◆ Excerpted text:
□ □ □ □ □
In January of 1889, an Anglo-Egyptian agreement established a condominium (or joint authority) to be exercised by both nations over the territory south of Egypt below the 22nd parallel. This territory was formally known as the Anglo-Egyptian Sudan, but British colonial officials played the dominant role in governing the territory. The other borders of the Anglo-Egyptian Sudan were somewhat ill-defined, with Ethiopia to the east, Chad to the west, and the Congo to the south.
Sudan became an independent state in 1956, and a parliamentary government was established at the capitol in Khartoum. Sudan, officially known as the Republic of the Sudan, is currently bordered by Egypt to the north, the Red Sea to the northeast, Eritrea to the east, Ethiopia to the southeast, South Sudan to the south, the Central African Republic to the southwest, Chad to the west, and Libya to the northwest.
What followed in the next few years was a series of unstable civilian governments interspersed by military coups. The First Sudanese Civil War (also known as the Anyana Rebellion or Anyanya I, after the name of the rebels) was a conflict from 1955 to 1972 between the northern part of Sudan and the southern Sudan, when the southern Sudan demanded better representation and more regional autonomy. The war was largely based on religion, between the largely Muslim Arab north and the largely black Christian and animist south. Half a million people died over the 17 years of this war.
A military government seized control in Sudan in 1958, but civilian control returned in 1964 after a series of strikes and disturbances. In May of 1969, a group of military officers led by Colonel Jaafar an Nimeiri seized control of the government. The coup was justified on the grounds that the civilian government had not been able to deal effectively with the country's economic and regional problems, particularly not being able to overcome the tensions and conflicts Immediately, the coup leaders proclaimed a "democratic republic" dedicated to the advancement of socialism, the nationalization of industries, the abolition of all government institutions, and the banning of political parties.
An agreement ended the First Sudanese Civil War's fighting in 1972, but it failed to completely dispel or resolve the tensions between the north and the south that had originally caused it.
Nimeiri was elected president in 1972, and he initially relied on the Soviet Union, Libya, and China for aid and support. At that time, the Silakh al Jawwiya as Sudaniya (Sudanese Air Force) was equipped mainly with Soviet and Chinese aircraft such as the MiG-17, the MiG-21, and the J-5 and J-6. However, a failed coup attempt in 1976 allegedly backed by Libya and local Communists led Nimeiri to consider turning to the West for military aid. Sudan attempted to purchase Mirage III fighters and Puma helicopters, from France but the deal fell through. Relations between Washington and the Sudan had been strained because of the murder of a couple of American diplomats by terrorists in Khartoum in 1973, but they began to improve when Nimeiri showed signs of tilting to the West. The USA at first rebuffed the Sudanese requests for arms, but after a pro-Soviet coup in neighboring Ethiopia, in 1978 it relented and offered 10 F-5Es and two F-5F. The deal was to be financed by funds provided by Saudi Arabia.
The Sudanese Air Force received two F-5Fs in 1982, with ten F-5Es following in 1984. The F-5 aircraft were operated from Khartoum. Sudan had wanted to acquire more F-5s, but these fell through when the necessary funding could not be arranged. One of the Sudanese F-5Fs was sold to Jordan, but the Sudanese complement of F-5s was increased unexpectedly when a pair of Ethiopian F-5s defected during the Ogaden crisis.
□ □ □ □ □
◆ Record list:
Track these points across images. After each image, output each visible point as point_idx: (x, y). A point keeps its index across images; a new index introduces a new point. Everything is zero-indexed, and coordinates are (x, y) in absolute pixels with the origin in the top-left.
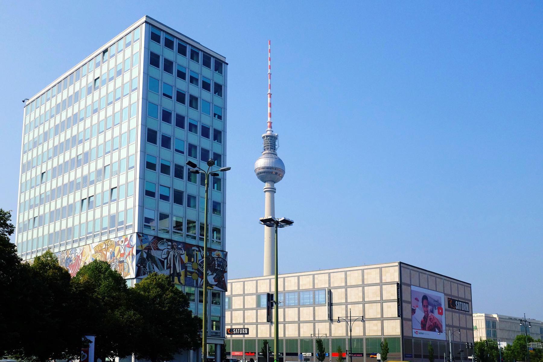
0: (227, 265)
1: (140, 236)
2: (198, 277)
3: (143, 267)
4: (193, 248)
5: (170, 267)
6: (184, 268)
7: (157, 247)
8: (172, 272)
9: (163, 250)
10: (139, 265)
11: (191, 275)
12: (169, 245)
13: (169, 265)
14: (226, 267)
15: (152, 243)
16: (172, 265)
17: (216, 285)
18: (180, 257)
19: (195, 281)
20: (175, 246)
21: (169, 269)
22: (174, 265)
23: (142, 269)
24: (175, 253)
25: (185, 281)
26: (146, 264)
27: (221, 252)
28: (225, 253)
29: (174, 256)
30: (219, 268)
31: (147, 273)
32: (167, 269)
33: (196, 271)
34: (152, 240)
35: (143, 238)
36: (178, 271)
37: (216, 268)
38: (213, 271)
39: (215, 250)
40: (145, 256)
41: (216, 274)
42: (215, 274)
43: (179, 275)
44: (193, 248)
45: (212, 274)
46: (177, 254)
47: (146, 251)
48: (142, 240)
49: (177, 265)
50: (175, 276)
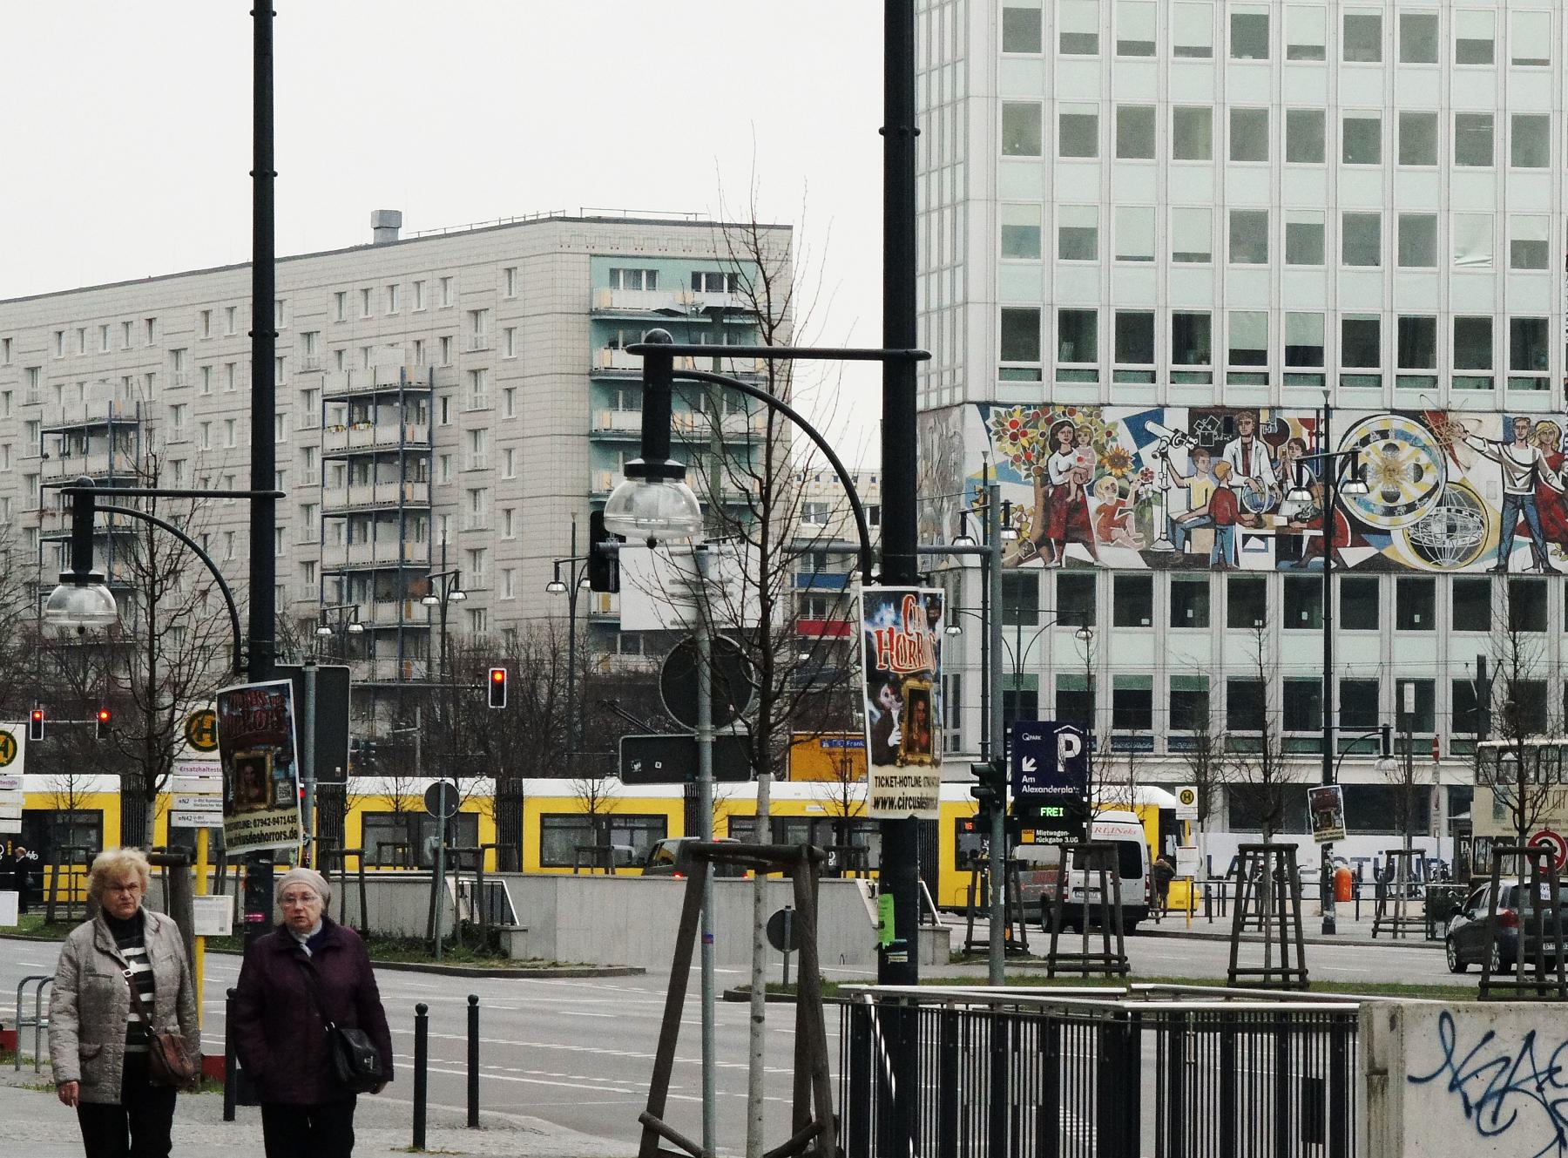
□ □ □ □ □
◆ What this exercise asks:
[1] According to the account of Sudan and its F-5 fighters, in what year did the Sudanese Air Force receive its ten F-5Es?
[2] Extend the account of Sudan and its F-5 fighters, starting after its final sentence.

◆ Answers:
[1] 1984

[2]
Ever since the advent of Sudanese independence in the 1950s, there had been tension and conflict between the largely Islamic Arab north and the largely black animist and Christian south. In 1983, General Nimieri abrogated a regional autonomy pact which had at least temporarily eased the conflict and he imposed fundamentalist Islamic law on all of the Sudan. Full-scale civil war immediately broke out between government forces, strongly backed by the National Islamic Front, and the southern rebels, whose major faction was headed by the Sudanese People's Liberation Army. This came to be known as the Second Sudanese Civil War. Neither side has been able to gain the upper hand in the conflict, and it is estimated that two million people (mainly civilians) have died as a result of the civil war. The role of the Sudanese F-5s in this war is uncertain, but it is probably unlikely that the F-5s were able to participate very much in this conflict because of low serviceability caused by the unavailabiilty of spare parts.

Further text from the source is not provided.